The article is a treasure trove of information, and even though the short answer is “yes – there is a positive relationship” between SMM and infant mortality, the ins and outs of the sub- analyses are fascinating. A good way to start if you are a “visual learner” is with Figure 2: “Relative risk of infant death ≤ 365 days after birth, according to the presence or absence of severe maternal morbidity (SMM), further stratified by maternal factors (panel a) and infant factors (panel b),” which graphically summarizes the article.  The figure displays each maternal factor on the left of the figure, e.g. age, parity, country of origin, body mass index, delivery mode, chronic illnesses, as a dichotomous choice, for example, mothers with, versus those without, preexisting chronic hypertension, and on the right shows the resulting adjusted relative risk of infant mortality for each group with, versus without, accompanying SMM. My description is intolerably clunky, which is why the graphic display is so informative. The article is particularly well written and easy to read, so even with multiple analyses, the results are understandable, and the relationship of individual maternal factors to infant risk is highly informative for pediatricians.

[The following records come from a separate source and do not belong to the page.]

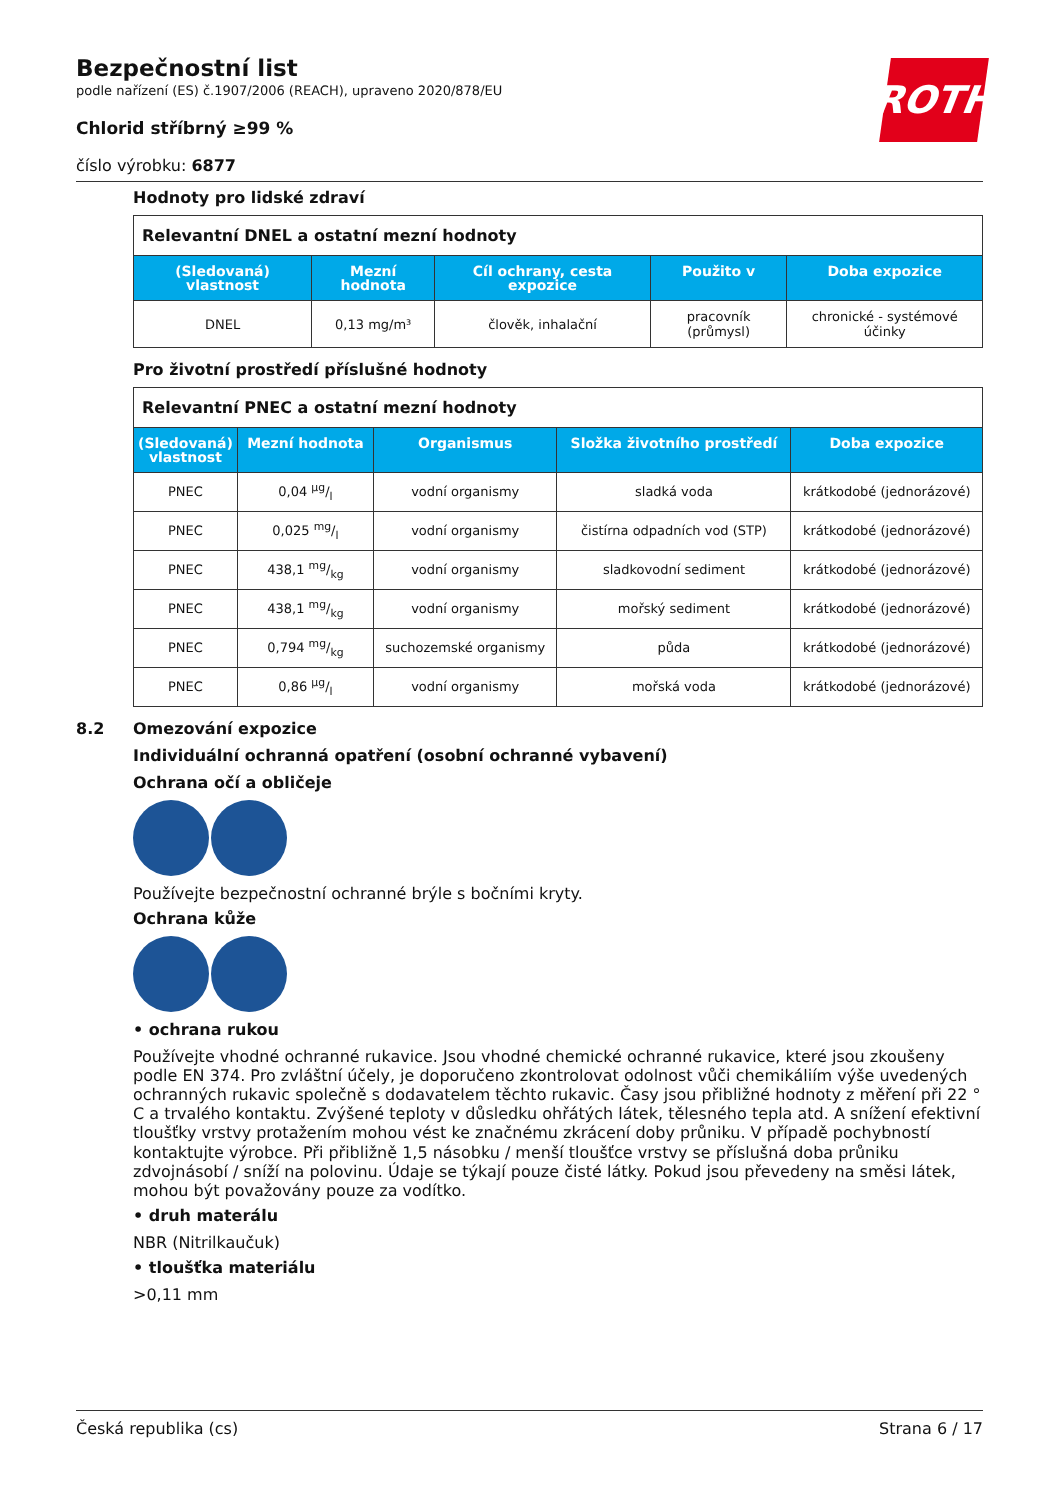ROTH
Bezpečnostní list
podle nařízení (ES) č.1907/2006 (REACH), upraveno 2020/878/EU
Chlorid stříbrný ≥99 %
číslo výrobku: 6877
Hodnoty pro lidské zdraví
| Relevantní DNEL a ostatní mezní hodnoty | | | | |
| (Sledovaná) vlastnost | Mezní hodnota | Cíl ochrany, cesta expozice | Použito v | Doba expozice |
| DNEL | 0,13 mg/m³ | člověk, inhalační | pracovník (průmysl) | chronické - systémové účinky |
Pro životní prostředí příslušné hodnoty
| Relevantní PNEC a ostatní mezní hodnoty | | | | |
| (Sledovaná) vlastnost | Mezní hodnota | Organismus | Složka životního prostředí | Doba expozice |
| PNEC | 0,04 µg/l | vodní organismy | sladká voda | krátkodobé (jednorázové) |
| PNEC | 0,025 mg/l | vodní organismy | čistírna odpadních vod (STP) | krátkodobé (jednorázové) |
| PNEC | 438,1 mg/kg | vodní organismy | sladkovodní sediment | krátkodobé (jednorázové) |
| PNEC | 438,1 mg/kg | vodní organismy | mořský sediment | krátkodobé (jednorázové) |
| PNEC | 0,794 mg/kg | suchozemské organismy | půda | krátkodobé (jednorázové) |
| PNEC | 0,86 µg/l | vodní organismy | mořská voda | krátkodobé (jednorázové) |
8.2 Omezování expozice
Individuální ochranná opatření (osobní ochranné vybavení)
Ochrana očí a obličeje
Používejte bezpečnostní ochranné brýle s bočními kryty.
Ochrana kůže
• ochrana rukou
Používejte vhodné ochranné rukavice. Jsou vhodné chemické ochranné rukavice, které jsou zkoušeny podle EN 374. Pro zvláštní účely, je doporučeno zkontrolovat odolnost vůči chemikáliím výše uvedených ochranných rukavic společně s dodavatelem těchto rukavic. Časy jsou přibližné hodnoty z měření při 22 ° C a trvalého kontaktu. Zvýšené teploty v důsledku ohřátých látek, tělesného tepla atd. A snížení efektivní tloušťky vrstvy protažením mohou vést ke značnému zkrácení doby průniku. V případě pochybností kontaktujte výrobce. Při přibližně 1,5 násobku / menší tloušťce vrstvy se příslušná doba průniku zdvojnásobí / sníží na polovinu. Údaje se týkají pouze čisté látky. Pokud jsou převedeny na směsi látek, mohou být považovány pouze za vodítko.
• druh materálu
NBR (Nitrilkaučuk)
• tloušťka materiálu
>0,11 mm
Česká republika (cs) Strana 6 / 17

The overall take home message from this article is that risk of both stillbirth and infant mortality are higher among mothers with SMM, with a dose-response effect, and with a significant positive relationship of maternal sepsis-related SMM and infant death due to sepsis. I think these results give us as pediatricians at least two paths forward.  We can support our patients’ mothers in getting prenatal care as a critical potential preventive measure. We can also increase our attention to the mother’s antenatal, intrapartum and postpartum course and her conditions, because this information is directly related to her infant’s risk – our increased vigilance even beyond the newborn nursery period may make a difference in infant outcome. I think you will find reading this article worth every moment spent if you want to raise your awareness of how severe maternal morbidity may be putting a new infant in your practice at an increased risk: you can boost your awareness of which specific infants may need closer monitoring, which gives you a chance to intervene and potentially reduce that risk.